Each key in the mEdges data structure maps an a Inode ID to a map of its children, which then maps each child’s name to its Inode ID.


In HeapBlockStore, a ConcurrentHashMap called mBlocks is created to store the metadata of each block, and a TwoKeyConcurrentMap called mBlockLocations is created to store the location of the block in the worker.


  // Map from block id to block metadata.
  public final Map<Long, BlockMeta> mBlocks = new ConcurrentHashMap<>();
  // Map from block id to block locations.
  public final TwoKeyConcurrentMap<Long, Long, BlockLocation, Map<Long, BlockLocation>>
      mBlockLocations = new TwoKeyConcurrentMap<>(() -> new HashMap<>(4));


The two keys in mBlockLocations are blockId and workerId, and the value is the specific locations on the worker where the block is stored. The blockId can be used to get the location of the block stored in the worker.

Summary

Alluxio provides two ways to store metadata, ROCKS and HEAP, and the default storage is the ROCKS. For ROCKS, in addition to using RocksDB, Alluxio provides a memory-based cache to improve metadata read and write performance. As a result, we can get high performance when the size of the metastore is limited. With RocksDB, we can store metadata to the hard disk to get more storage space.

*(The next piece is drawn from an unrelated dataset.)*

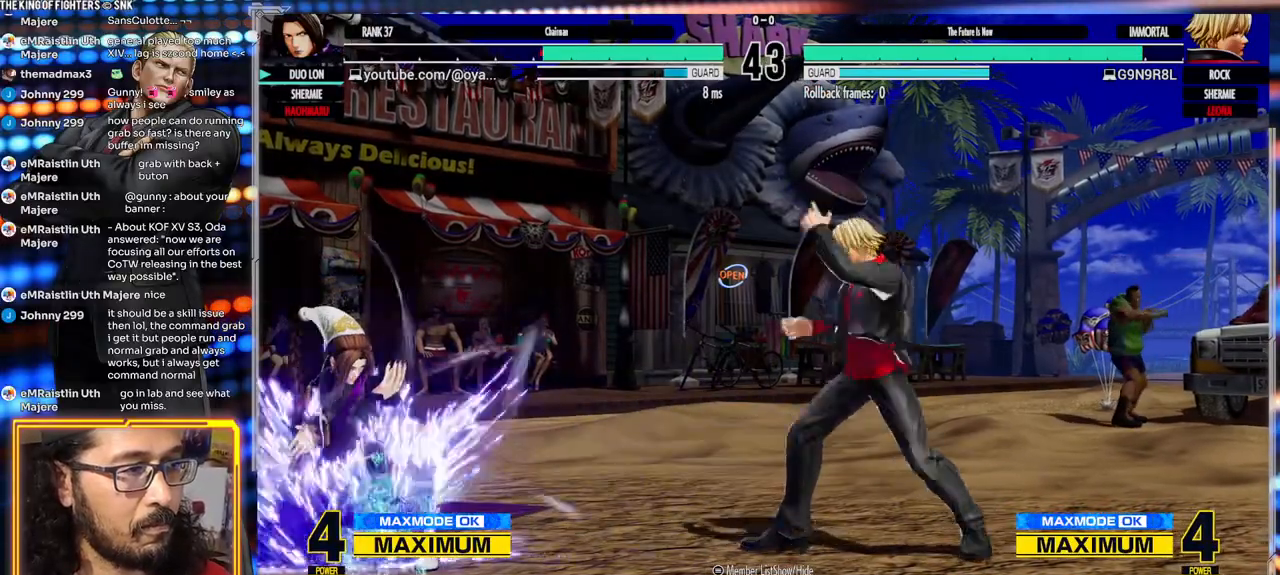
{"buttons": [], "left_stick": "down-left", "events": [[83, "left_stick", "right"], [150, "left_stick", "down"], [267, "left_stick", "center"], [317, "left_stick", "down-right"], [383, "left_stick", "down-left"]]}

In general, we should use the RocksDB to store metadata in Alluxio Master. If you only need to store a small amount of metadata which requires very high metadata read and write performance, you can also consider using the HEAP method.

About the Author

Changsheng Gu, Big Data Engineer at China Mobile.


Gu works in China Mobile Cloud Center, developing cloud-native data lake with a focus on HDFS and Alluxio.